This repository contains a Java-based implementation of Hutto and Gilbert's Python-based VADER: A Parsimonious Rule-based Model for Sentiment Analysis of Social Media Text, from:
VADER: A Parsimonious Rule-based Model for Sentiment Analysis of Social Media Text
(by C.J. Hutto and Eric Gilbert)
Eighth International Conference on Weblogs and Social Media (ICWSM-14). Ann Arbor, MI, June 2014.
Hutto and Gilbert's version can be found on GitHub here
The SentimentIntensityAnalyzer class has a static method, getDefaultAnalyzer(), that returns an instance of SentimentIntensityAnalyzer using the default VADER lexicon. You can use this object and its polarity_scores() method to get the polarity score for a given string.
NOTE: This code does not provide sentence identification or any other natural language utilities.

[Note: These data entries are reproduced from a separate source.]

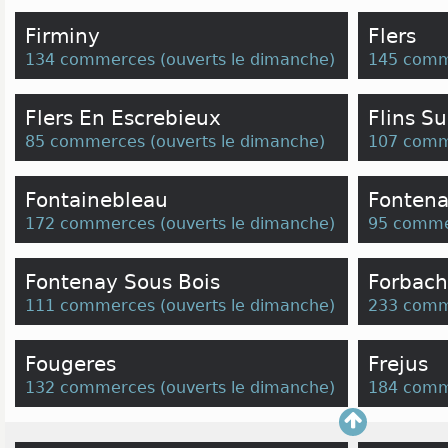
Firminy
Flers
134 commerces
(
ouverts le dimanche
)
145 comm
Flers En Escrebieux
Flins Su
85 commerces
(
ouverts le dimanche
)
107 comm
Fontainebleau
Fontena
172 commerces
(
ouverts le dimanche
)
95 comme
Fontenay Sous Bois
Forbach
111 commerces
(
ouverts le dimanche
)
233 comm
Fougeres
Frejus
132 commerces
(
ouverts le dimanche
)
184 comm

The polarity_scores() function returns a Java Map object with the positive, negative, neutral, and compound polarity scores.
The following example shows how to use this package in Scala, which is my primary language right now.
import edu.umd.hcil.vader.SentimentIntensityAnalyzer
val analyzer = SentimentIntensityAnalyzer.getDefaultAnalyzer
analyzer.polarity_scores("VADER is smart, handsome, and funny.").get("compound")
Here's a brief example on using this code to get the compound value for a file full of tweets
val source = scala.io.Source.fromFile("tweets.txt")
for ( line <- source.getLines ) {
val score = analyzer.polarity_scores(line).get("compound")
System.out.println(String.format("%s\t%s\n", line, score.toString))
}
I also relied heavily on Chris Humphreys's p2j Python-to-Java translation toolkit to handle a lot of the mundane translations.